# VORLIEGENDER TEXT
╔══
Fischer-Kontroverse

Als Fischer-Kontroverse bezeichnet man einen von 1959 bis etwa 1985 – im engeren Sinne von 1962 bis 1970/71 – anhaltenden Streit in der westdeutschen und ausländischen Geschichtswissenschaft zur politischen Strategie des Deutschen Kaiserreichs vor und im Ersten Weltkrieg, der deutschen Verantwortung für den Kriegsausbruch 1914 und dem Problem der langfristigen Kontinuität deutscher Hegemonialpolitik. Sie entstand durch Forschungen des Hamburger Historikers Fritz Fischer, vor allem durch sein 1961 erschienenes Buch Griff nach der Weltmacht. Die Kontroverse hatte eine enorme erinnerungs- und geschichtspolitische Bedeutung und wurde in ihrer Hochphase auch von der wissenschaftsexternen Publizistik intensiv begleitet. Auf der Seite der Gegner Fischers intervenierten neben dem Historiker Gerhard Ritter wiederholt auch einflussreiche Politiker, darunter Bundeskanzler Ludwig Erhard, Franz Josef Strauß und Bundestagspräsident Eugen Gerstenmaier.

Der umstrittene Gegenstand wurde als Kriegsschuldfrage schon in der Zeit der Weimarer Republik unter apologetischen und propagandistischen Vorzeichen debattiert, trat aber nach 1945 zunächst zurück. Fischers Buch führte zu einer erneuten Debatte. Die Kontroverse veränderte nachhaltig die historische Beurteilung der Kriegsursachen von 1914 und die Forschungsschwerpunkte und -methoden zum Ersten Weltkrieg. Sie gilt daher neben dem 1986 entbrannten bundesdeutschen „Historikerstreit“ als wichtigste geschichtswissenschaftliche Debatte in der Bundesrepublik Deutschland.
╚══
# AUFGABE 1
Sämtliche nachfolgenden Datensätze unverändert abschreiben. Die Bilder dabei auslassen.

# GESPEICHERTE DATENSÄTZE
╔══
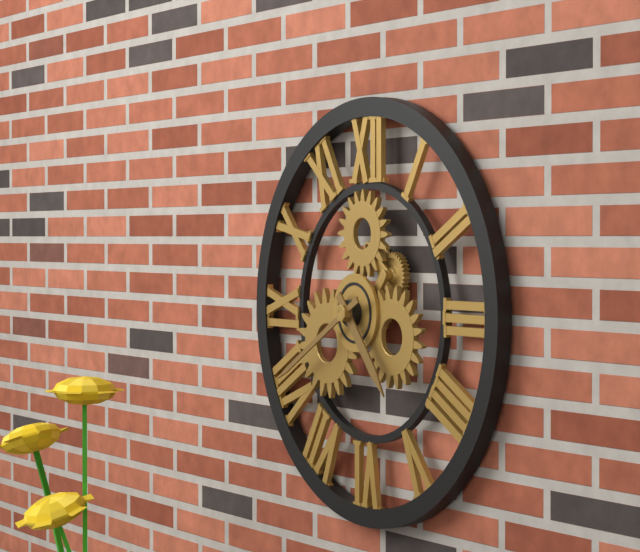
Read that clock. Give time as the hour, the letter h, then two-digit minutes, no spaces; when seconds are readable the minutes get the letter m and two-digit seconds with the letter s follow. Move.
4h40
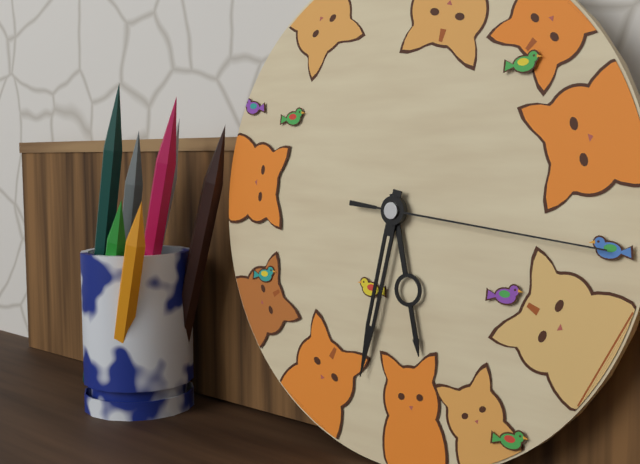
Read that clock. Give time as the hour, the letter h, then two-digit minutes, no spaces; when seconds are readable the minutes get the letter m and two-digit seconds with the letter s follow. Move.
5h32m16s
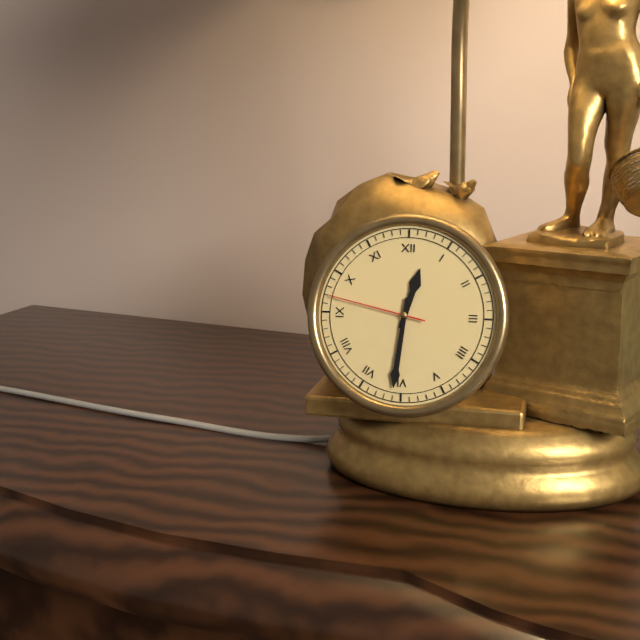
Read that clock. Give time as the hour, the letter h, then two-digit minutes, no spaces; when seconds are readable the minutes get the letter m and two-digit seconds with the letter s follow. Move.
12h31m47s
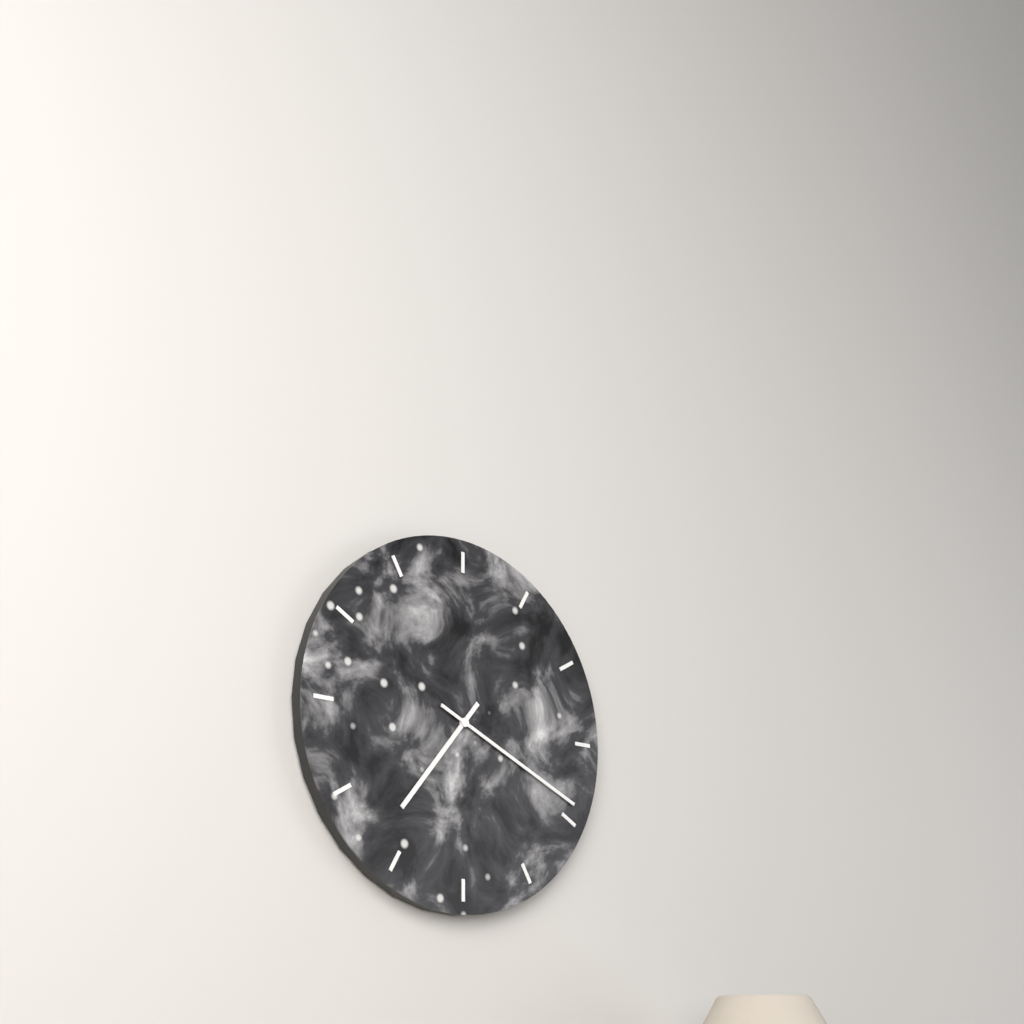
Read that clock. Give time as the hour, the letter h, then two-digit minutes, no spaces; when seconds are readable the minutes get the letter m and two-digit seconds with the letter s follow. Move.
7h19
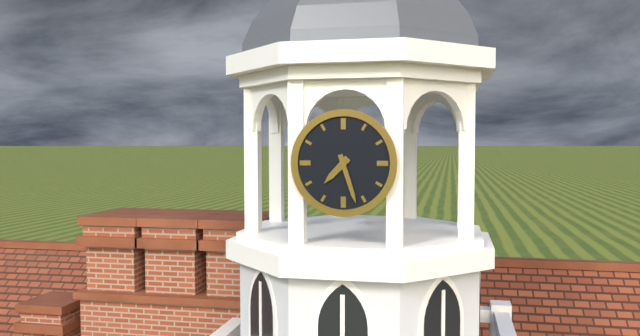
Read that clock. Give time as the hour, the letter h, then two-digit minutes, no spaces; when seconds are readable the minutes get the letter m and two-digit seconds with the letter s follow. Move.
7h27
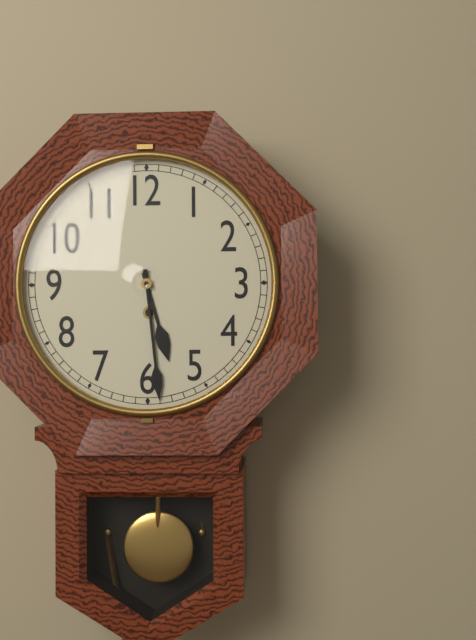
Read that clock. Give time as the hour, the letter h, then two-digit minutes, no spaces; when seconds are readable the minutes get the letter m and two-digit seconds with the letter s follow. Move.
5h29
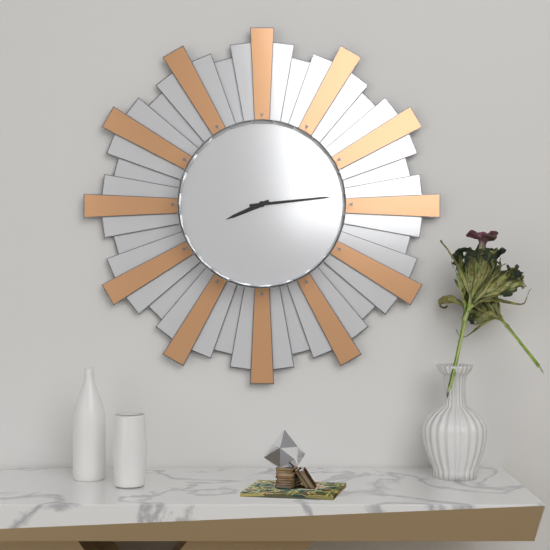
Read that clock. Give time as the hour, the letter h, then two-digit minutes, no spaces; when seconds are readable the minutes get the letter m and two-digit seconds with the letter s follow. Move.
╚══
# AUFGABE 2
In welchem Jahr erschien laut dem vorliegenden Text Fritz Fischers Buch „Griff nach der Weltmacht“?

# SCHRIFTLICHE ANTWORT 1
Read that clock. Give time as the hour, the letter h, then two-digit minutes, no spaces; when seconds are readable the minutes get the letter m and two-digit seconds with the letter s follow. Move.
4h40
Read that clock. Give time as the hour, the letter h, then two-digit minutes, no spaces; when seconds are readable the minutes get the letter m and two-digit seconds with the letter s follow. Move.
5h32m16s
Read that clock. Give time as the hour, the letter h, then two-digit minutes, no spaces; when seconds are readable the minutes get the letter m and two-digit seconds with the letter s follow. Move.
12h31m47s
Read that clock. Give time as the hour, the letter h, then two-digit minutes, no spaces; when seconds are readable the minutes get the letter m and two-digit seconds with the letter s follow. Move.
7h19
Read that clock. Give time as the hour, the letter h, then two-digit minutes, no spaces; when seconds are readable the minutes get the letter m and two-digit seconds with the letter s follow. Move.
7h27
Read that clock. Give time as the hour, the letter h, then two-digit minutes, no spaces; when seconds are readable the minutes get the letter m and two-digit seconds with the letter s follow. Move.
5h29
Read that clock. Give time as the hour, the letter h, then two-digit minutes, no spaces; when seconds are readable the minutes get the letter m and two-digit seconds with the letter s follow. Move.

# SCHRIFTLICHE ANTWORT 2
1961